Fleur De Sel: The Salt of Kings and Queens

Fleur de sel
Fleur de sel. FoodPhotography Eising / Getty Images

Fleur de sel (pronounced "flure-de-SELL") is a rare and expensive form of sea salt that is harvested in parts of France. The name fleur de sel is from the French for "flower of salt."

Salt is a common mineral on our planet, and most of the salt that's used in cooking is either dug out of the ground, in much the same way coal or other minerals are extracted, or extracted via a technique similar to fracking, where fresh water is pumped into the ground above a salt deposit. The salt dissolves in the water, and the salt-saturated water is then pumped out and evaporated on large heated pans.

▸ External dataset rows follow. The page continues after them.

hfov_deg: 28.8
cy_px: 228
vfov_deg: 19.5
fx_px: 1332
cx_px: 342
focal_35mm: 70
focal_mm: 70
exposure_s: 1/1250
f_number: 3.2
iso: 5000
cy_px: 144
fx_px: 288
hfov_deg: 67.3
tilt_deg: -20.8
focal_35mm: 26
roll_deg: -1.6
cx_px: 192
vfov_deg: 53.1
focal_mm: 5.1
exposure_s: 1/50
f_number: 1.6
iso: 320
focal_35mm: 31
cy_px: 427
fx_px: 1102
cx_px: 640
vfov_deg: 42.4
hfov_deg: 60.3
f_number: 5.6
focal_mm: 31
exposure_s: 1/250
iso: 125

Both these these methods are comparatively simple, albeit performed on a large scale.

Fleur de sel is produced by a process that is considerably more complicated, which involves collecting the thin layer of salt that rises to the surface of shallow pools of seawater along the coast of France, mainly but not exclusively in the Brittany region. Similar high-end sea salts are produced in parts of Spain, Portugal and the U.K.

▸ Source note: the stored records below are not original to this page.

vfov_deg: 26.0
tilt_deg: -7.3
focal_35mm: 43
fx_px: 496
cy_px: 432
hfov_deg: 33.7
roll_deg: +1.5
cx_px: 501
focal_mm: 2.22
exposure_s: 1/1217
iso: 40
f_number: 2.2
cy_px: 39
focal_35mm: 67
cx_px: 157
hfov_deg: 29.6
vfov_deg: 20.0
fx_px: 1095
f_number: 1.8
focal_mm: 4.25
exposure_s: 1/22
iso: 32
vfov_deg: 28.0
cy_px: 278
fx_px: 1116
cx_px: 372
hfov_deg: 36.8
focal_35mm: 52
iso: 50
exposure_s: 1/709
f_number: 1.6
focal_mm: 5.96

A useful analogy might be to think of diver scallops, which are collected by hand, by a human who literally dives to the ocean floor to gather them, as compared with ordinary scallops, which are harvested by a boat dragging a net behind it to scoop them up.

Fleur de Sel: Rare and Elusive

Because it forms naturally under certain very limited weather conditions, and because it must be skimmed off by hand, fleur de sel is, by any estimation, an extremely expensive product, costing $30 per pound or even more.

This high cost means that fleur de sel shouldn't be used as an ordinary seasoning. Instead, think of fleur de sel as almost a garnish or condiment. A few crystals of fleur de sel sprinkled over a dish right before serving add a burst of flavor, visual appeal and even texture.

Here's a 4.4 oz container of fleur de sel (about 125 grams) harvested in coastal parts of the south of France, near where the Rhone river meets the Mediterranean sea. This will set you back about $9, which is actually pretty reasonable as long as you understand that you're purchasing a flavorful and high-end garnish. You would not, for instance, want to use this product for salting your pasta water.

Having obtained a stash of fleur de sel, you will want to use it carefully. For one thing, it is very delicate and will quickly dissolve, so it really should be added to a dish immediately before serving. You'll still taste it after it dissolves, but you won't see it or feel its distinctive texture.

One interesting use of fleur de sel is sprinkling it on candies, for example caramels, or other sweet items, like creme brulee, which both heightens and contrasts the sweetness.

It's best to store fleur de sel in a glass or porcelain container (i.e. a jar) with a lid.